MortenHofft commented 5 months ago

I would like to remove this internal endpoint https://www.gbif.org/api/health - it isn't part of any stable APIs. You are welcome to use it of course and I will try to remember to inform you before removing it, but be aware that it is not a intended as a stable endpoint.

I haven't really decided what to do I must admit. But I imagine it would do the same as what you see on gbif.org/health . How we then use that on hosted portals I'm not sure. Could be a notification or a badge like you have nicely done. And then we ought to better show the status when a page fails. Instead of just showing an error I would rather show a message stating that we are offline, or at least to expect unstable services.

How would you like a status page to be integrated on hosted portals?

mpitblado commented 5 months ago

Possible ideas:

Setting up an endpoint for services that returns either HTTP status codes, or contains keywords upon a GET request.

GET https://api.gbif.org/hp-status/datasets
200 OK

or

GET https://api.gbif.org/hp-status/datasets
OPERATIONAL (and returns html/json/xml page with just that word)

For the hosted portal, perhaps the following services are relevant

The service providing the api endpoint should mimic the action that the hosted portals are doing. For example, if the dataset summary pages has to make 4 requests to some service and call for 10 react components, the check should also try to perform those same actions and receive a non-error code for each.

Then individual countries/nodes can setup monitors to send a ping to those endpoints, and the idea below could also pull from them.

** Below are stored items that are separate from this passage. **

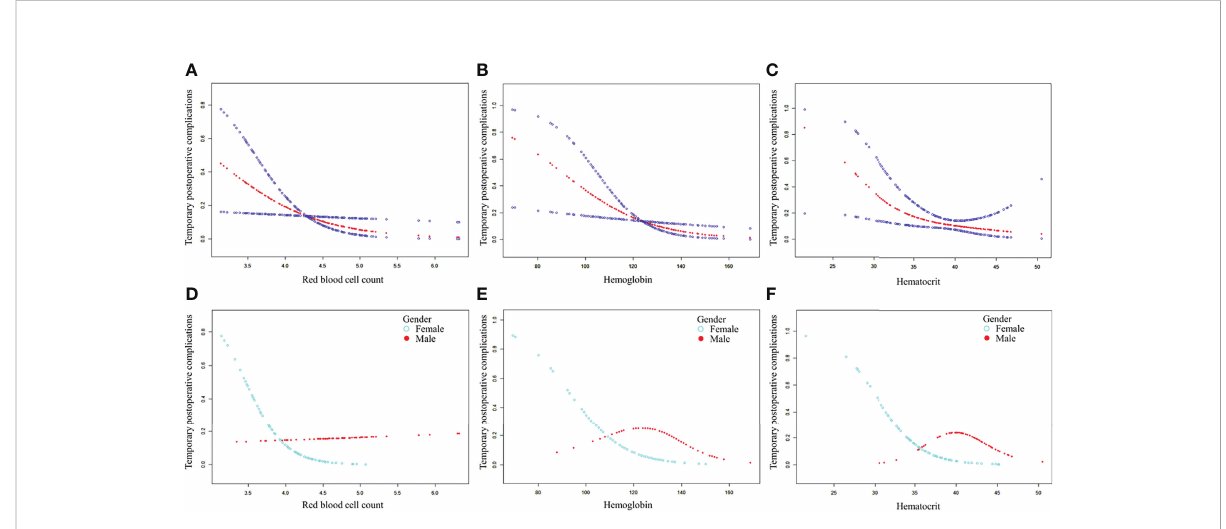
FIGURE 1 The association between blood routine indexes and temporary postoperative complications. Adjusted for age, gender, weight, length of operation, blood loss, body tumor location, and Shamblin type. (A – C) The association between postoperative red blood cell, hemoglobin, or hematocrit and temporary postoperative complications in total patients after CBT surgery. (D – F) The association between postoperative red blood cell, hemoglobin, or hematocrit and temporary postoperative complications in male and female patients after CBT surgery. CBT, carotid body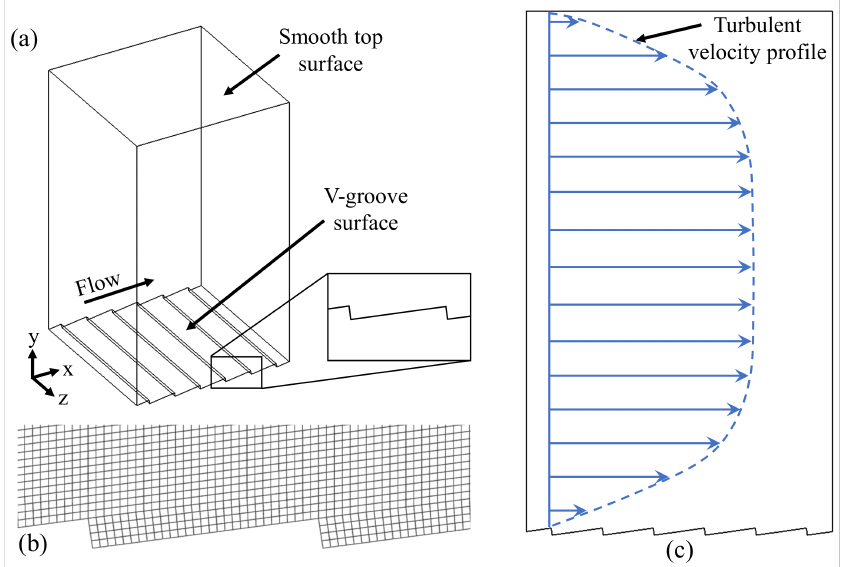
Figure 2. Methodology of numerical simulation of drag performance: ( a ) computational do- main for 8 ◦ case, ( b ) mesh detail near ATR topography, and ( c ) anticipated mean velocity profile through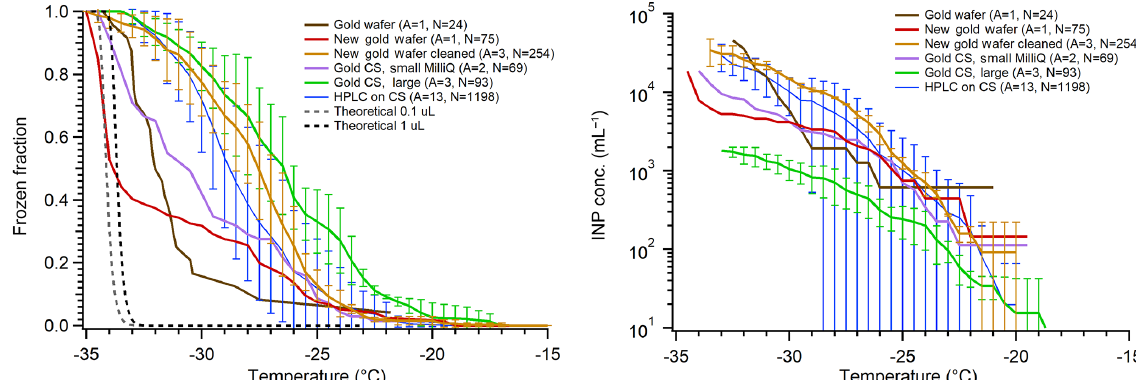
Figure 8. Measurements of pure water droplet freezing on gold substrates are shown following Fig. 5. The data from small HPLC water droplets on a silanized cover slip are displayed in blue for comparison (Fig. 5, blue). The gold data displayed are using HPLC water droplets on a gold wafer substrate (brown), small MilliQ droplets on a gold-coated glass cover slip (gold CS) (lilac), and large HPLC water droplets on a gold CS (green). Also displayed are data from small droplets on another gold wafer upon first use (red), and subsequent small droplet arrays on the same wafer following cleaning and drying, with associated error bars (orange). The parentheses next to each legend entry contains the number of arrays of droplets ( A ) and the total number of droplets across all arrays ( N ). Error bars show standard deviation from replicate droplets arrays. The data from the gold wafer (brown and red) and small droplets on a gold CS (lilac) were combined into one series and so no error bars are derived. The gray and black dashed lines indicate the theoretical homogeneous freezing curve of 0.1 and 1µL droplets, respectively, using the parameterization of Koop and Murray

Replacing the error message with a component that pulls in information from an endpoint

Currently the error message is purely technical, however it may be possible to load a "error/status component" in the event that the initial component fails. This is similar to how 404 pages will often give some brief information to the user, and then display some simple navigation to get them back on track. The risk is that if the react components and the status component share a common infrastructure, then the failure of one to be delivered will likely result in the failure of the error message to be delivered as well. It doesn't have to be a complex react component, just has to dynamically load the values from calling out to an api endpoint.

Having a monitor for the web server itself would not be beneficial in this case, as if the entire webserver is down, the user can never see this error message.

I put the sentence about the refresh in, because currently it will solve the most common error of the components not loading (see https://github.com/gbif/gbif-web/issues/594 and https://github.com/gbif/gbif-web/issues/429).

Flow: Attempt to load component - (if error) -> Attempt to load status component - (if error) -> Technical error message.